Record list:

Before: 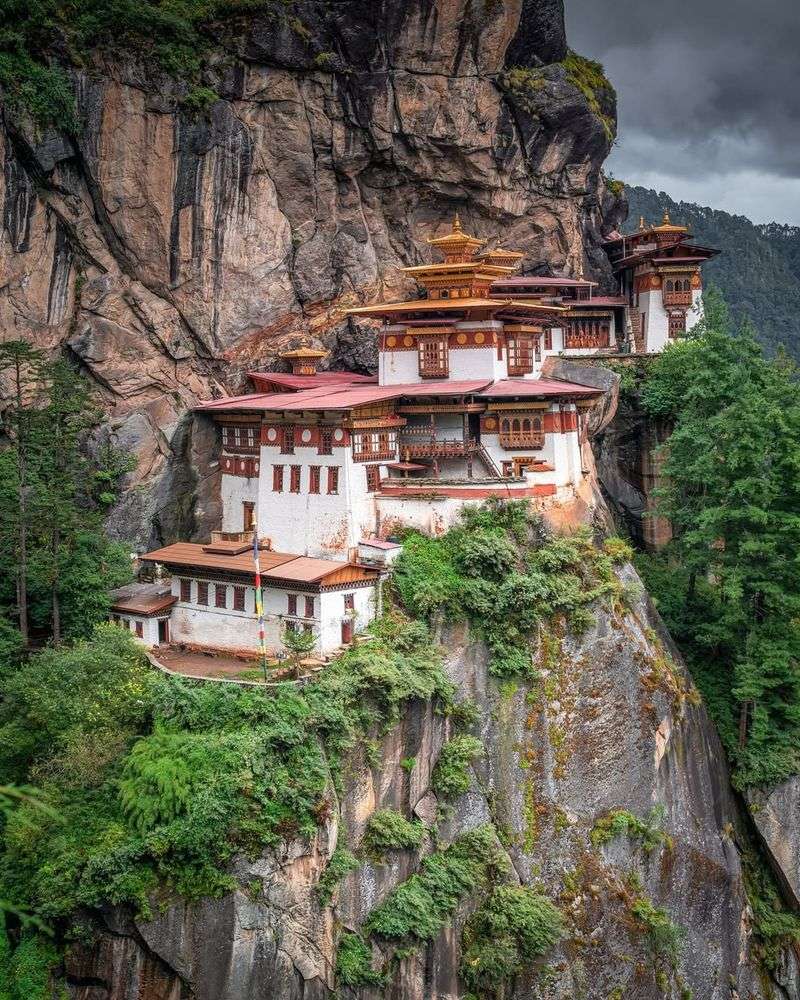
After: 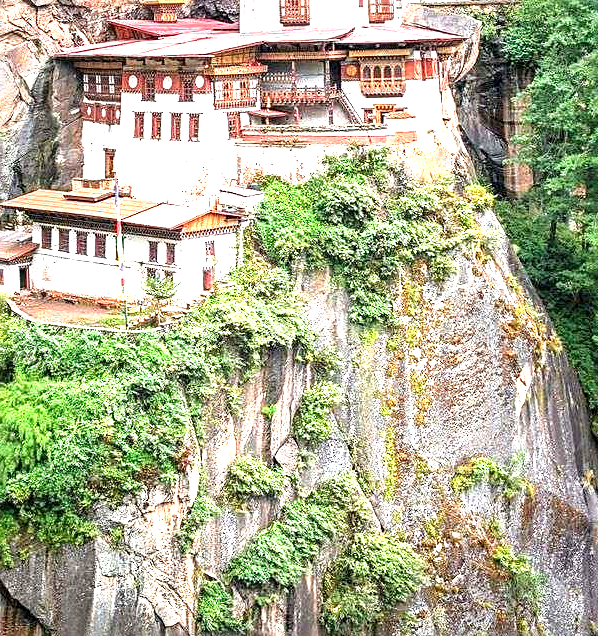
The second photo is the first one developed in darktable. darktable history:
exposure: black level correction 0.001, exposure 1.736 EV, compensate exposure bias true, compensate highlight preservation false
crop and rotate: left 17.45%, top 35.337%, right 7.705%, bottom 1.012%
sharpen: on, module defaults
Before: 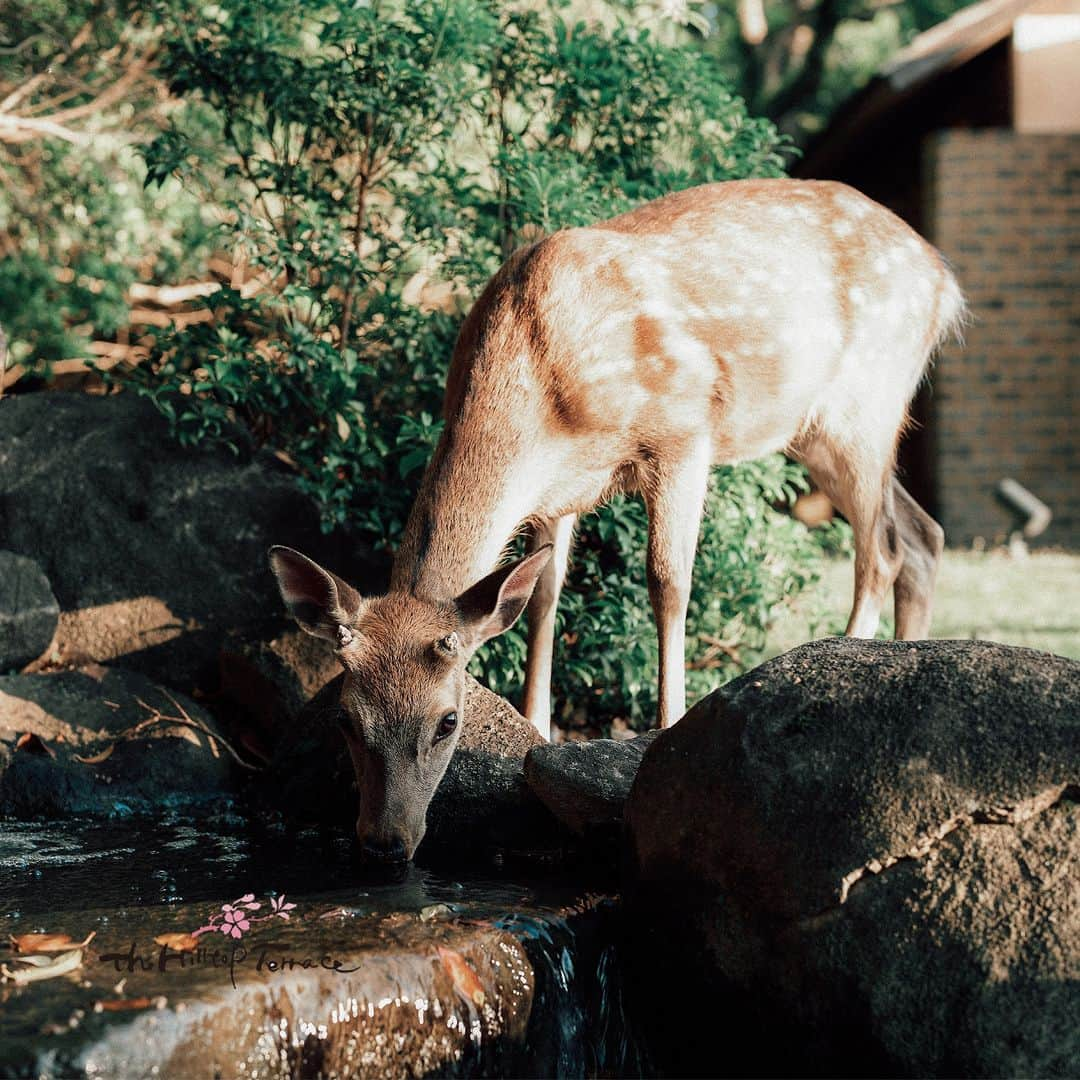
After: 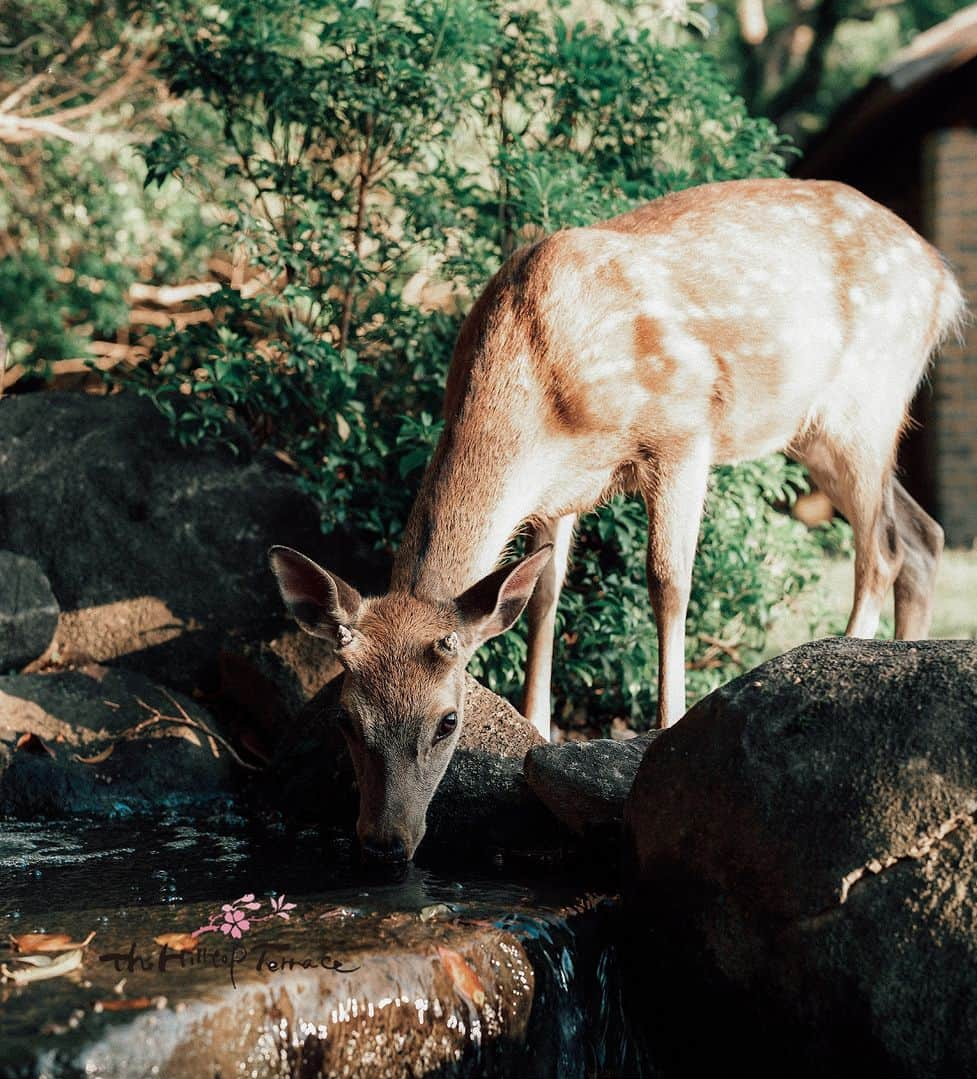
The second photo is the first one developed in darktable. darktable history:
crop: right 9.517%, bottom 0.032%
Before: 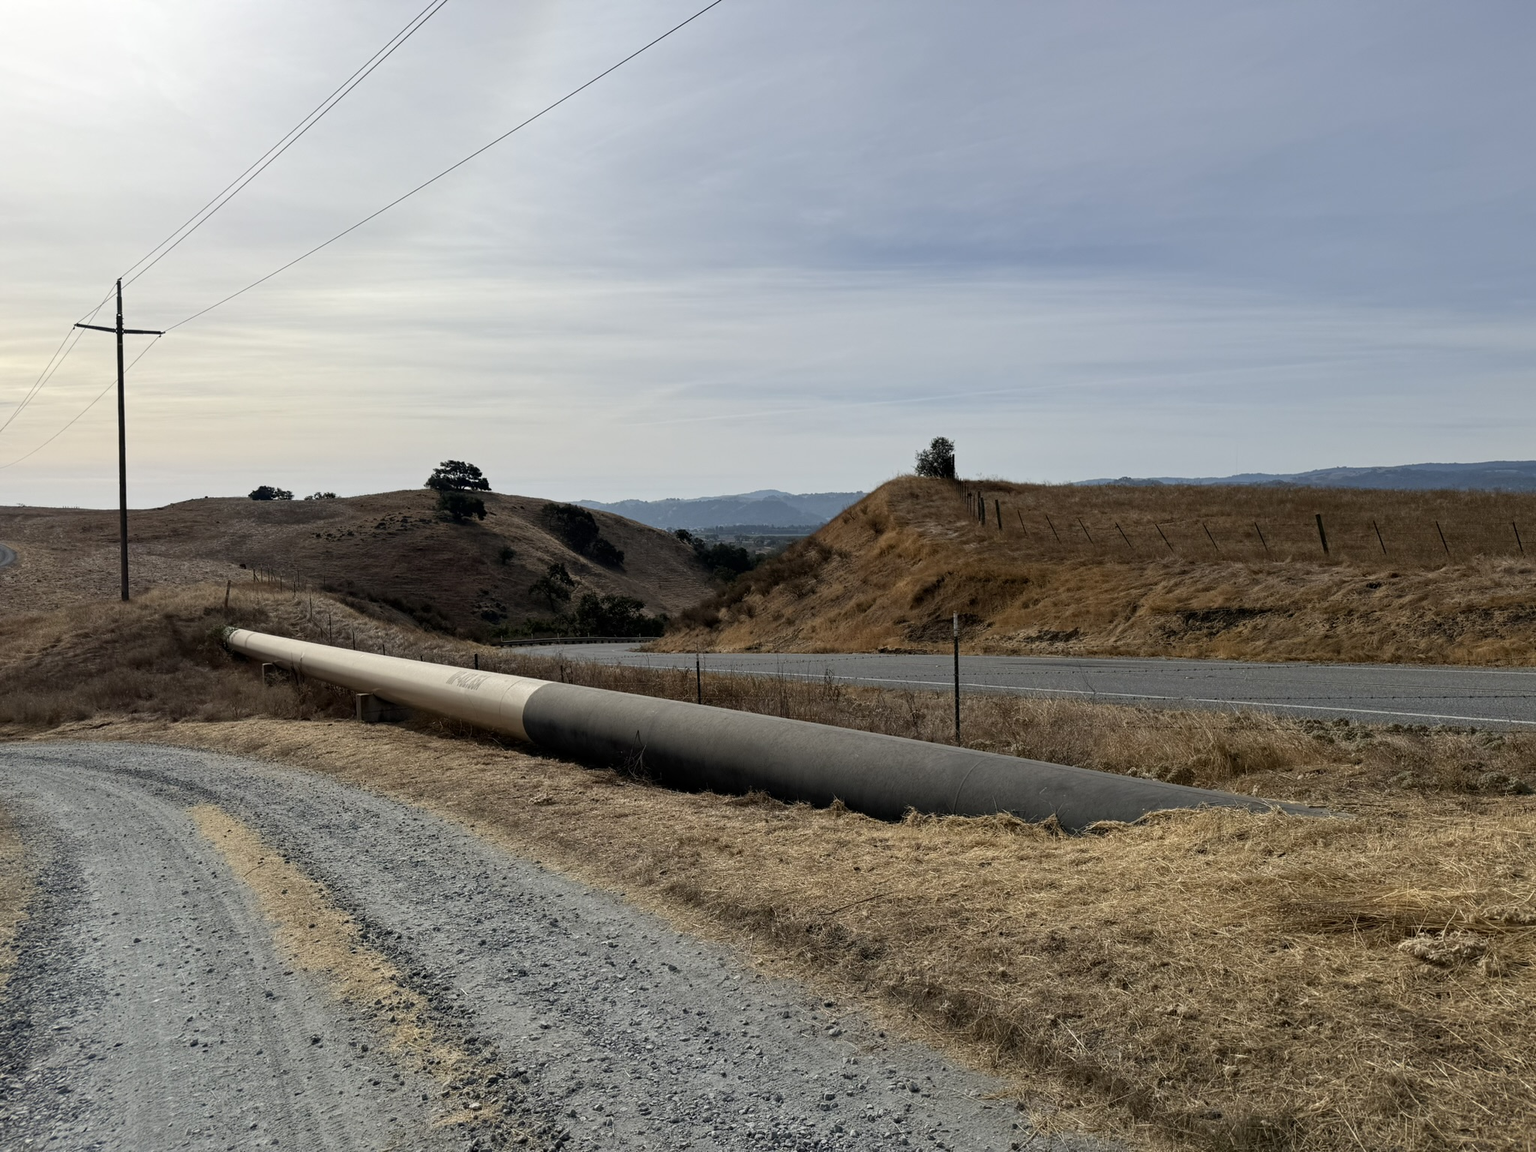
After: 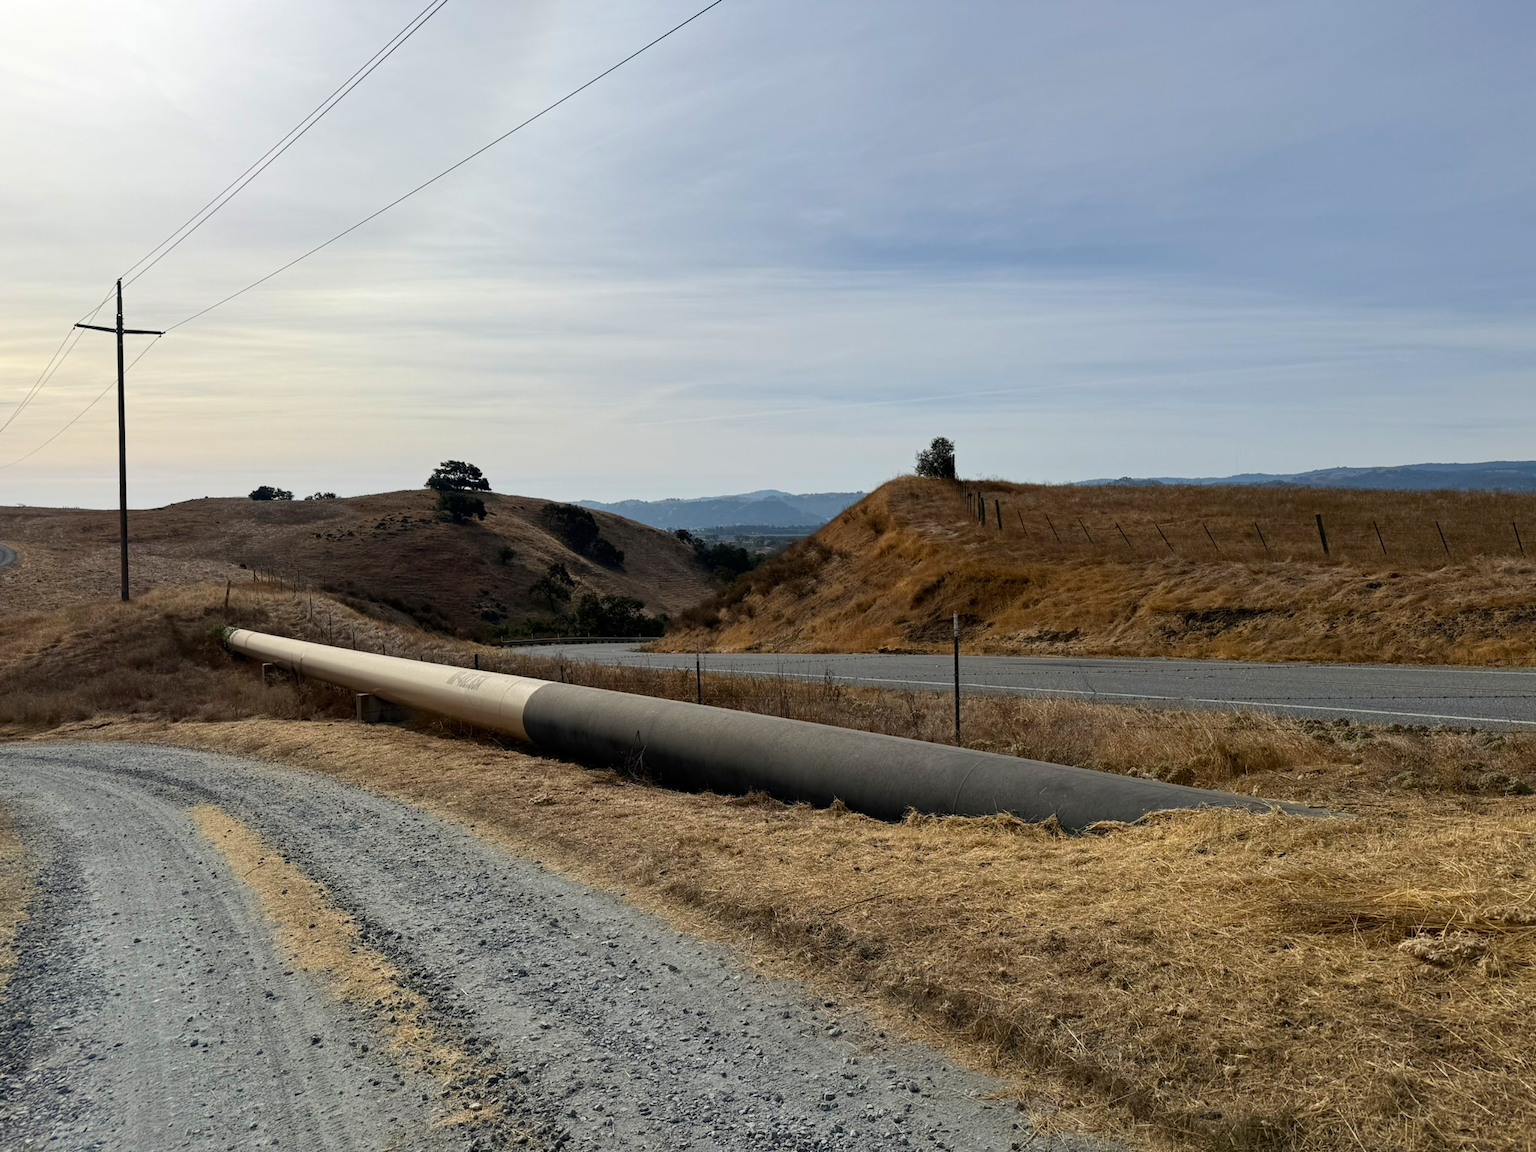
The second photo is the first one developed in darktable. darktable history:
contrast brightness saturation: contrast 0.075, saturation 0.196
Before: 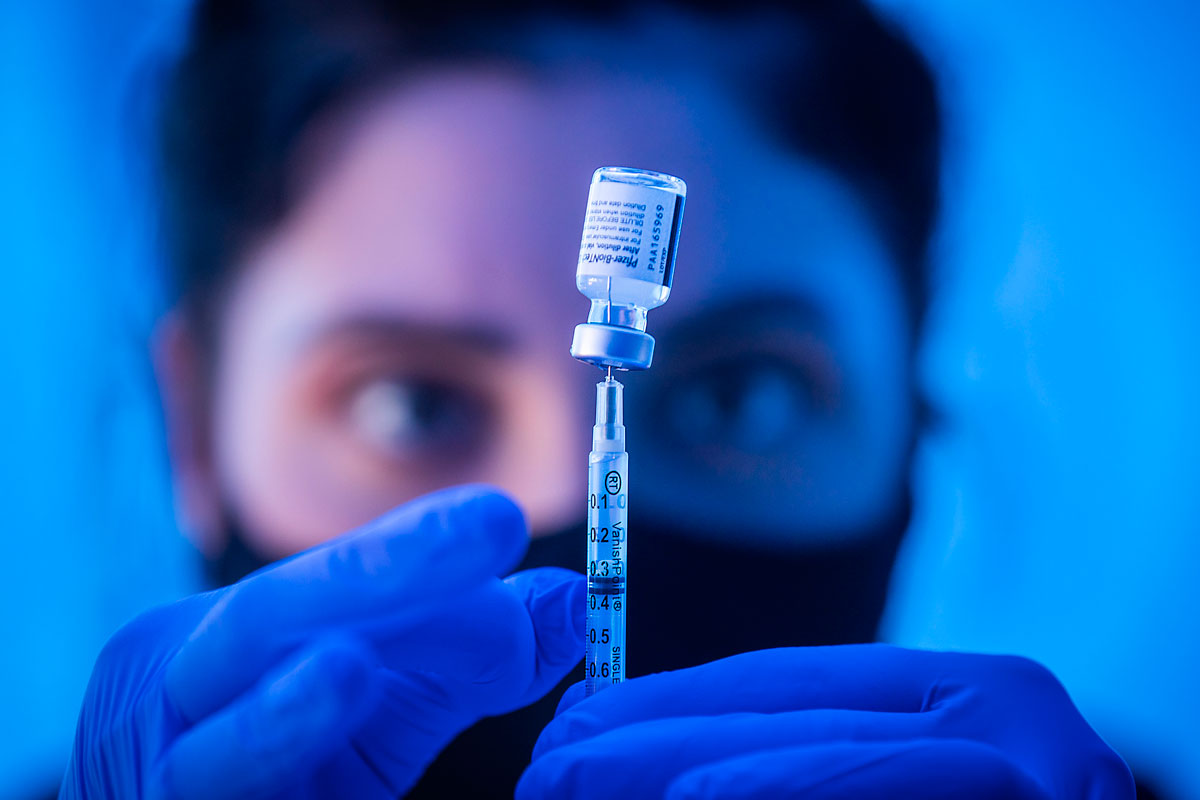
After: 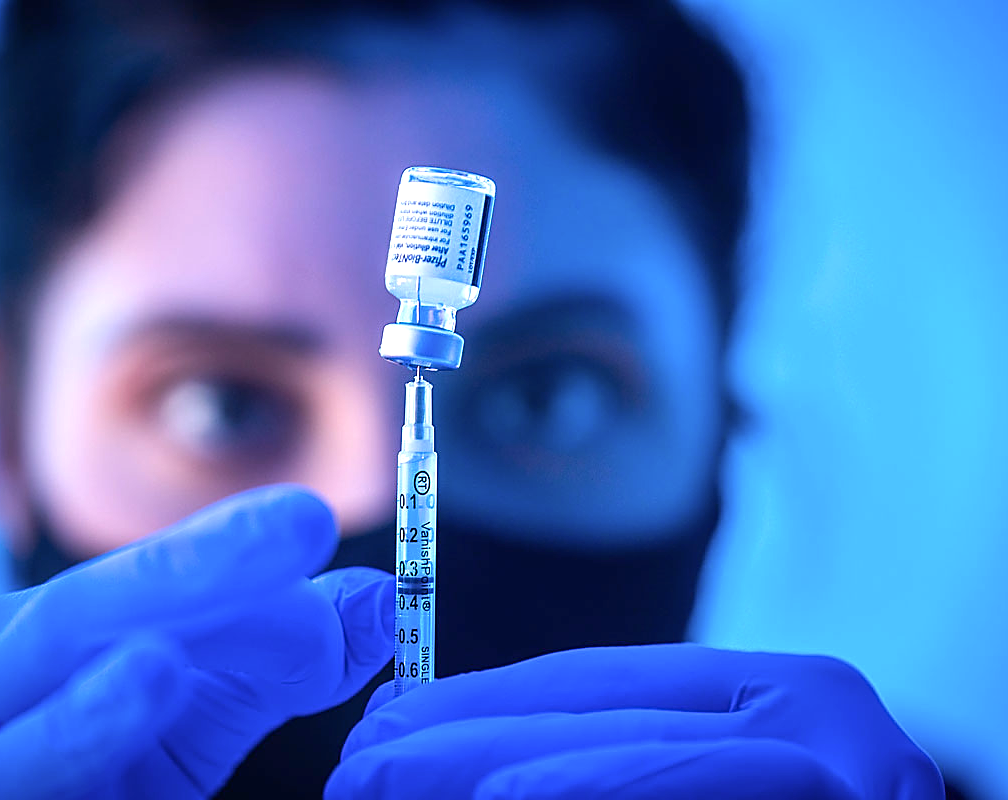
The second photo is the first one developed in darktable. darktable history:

Work to be completed: Type out every line of the records above word for word, leaving the pictures out.

Exercise output:
Before: 
After: 
The second photo is the first one developed in darktable. darktable history:
exposure: black level correction 0.001, exposure 1.736 EV, compensate exposure bias true, compensate highlight preservation false
crop and rotate: left 17.45%, top 35.337%, right 7.705%, bottom 1.012%
sharpen: on, module defaults
Before: 
After: 
The second photo is the first one developed in darktable. darktable history:
crop: right 9.517%, bottom 0.032%
Before: 
After: 
The second photo is the first one developed in darktable. darktable history:
contrast brightness saturation: contrast 0.075, saturation 0.196
Before: 
After: 
The second photo is the first one developed in darktable. darktable history:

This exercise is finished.